От слов Аякса меня бросало то в жар, то в холод; я был настолько обескуражен, что лишь приблизительно улавливал смысл его намеков и обвинений. Они дошли до моего сознания – со всей остротой – лишь после того, как Аякс покинул комнату. Я даже не понял, какие эмоции им двигали.

Я ответил:

– Я вовсе не лгал. Зачем бы я стал лгать? Я никогда не говорил о Тутайне ничего плохого. Я лишь тебе, тебе и никому другому, признался, что несчастный случай – результат рокового стечения обстоятельств – перевернул всю его судьбу. Именно из-за несчастного случая он и Эллена… Он мне так рассказал. И я потом часто об этом думал. Это было скупое высказывание, которое поставило его запнувшуюся жизнь… его раненую жизнь перед жестким выбором. – Он сам подавил свою личность. Он не хотел славы. Он хотел славы для меня…

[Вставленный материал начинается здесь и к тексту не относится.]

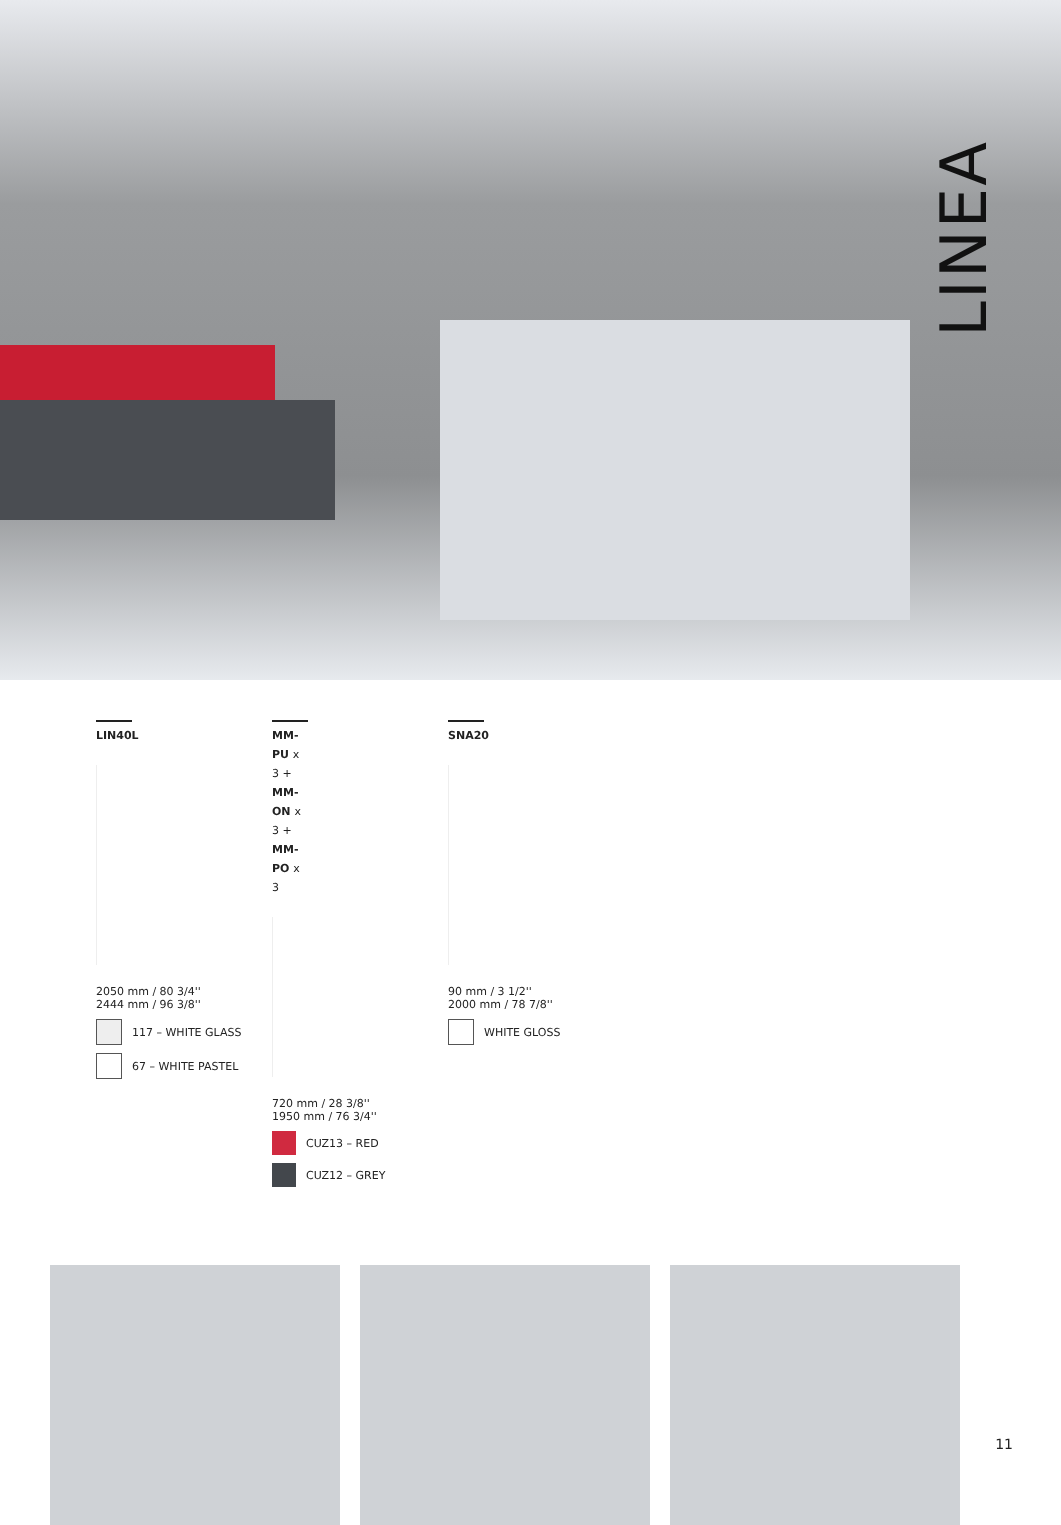LINEA
LIN40L
2050 mm / 80 3/4''
2444 mm / 96 3/8''
117 – WHITE GLASS
67 – WHITE PASTEL
MM-PU x 3 +
MM-ON x 3 +
MM-PO x 3
720 mm / 28 3/8''
1950 mm / 76 3/4''
CUZ13 – RED
CUZ12 – GREY
SNA20
90 mm / 3 1/2''
2000 mm / 78 7/8''
WHITE GLOSS
11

– Ты должен как-то оправдываться, это понятно, – сказал Аякс уже немного спокойнее; но теперь я заметил, что его зубы тихонько стучат. – Сегодня уже слишком поздно, чтобы делать дальнейшие выводы.

Он неожиданно оборвал разговор и, не попрощавшись, вышел из комнаты. Но осталось не лишенное жути эхо его слов.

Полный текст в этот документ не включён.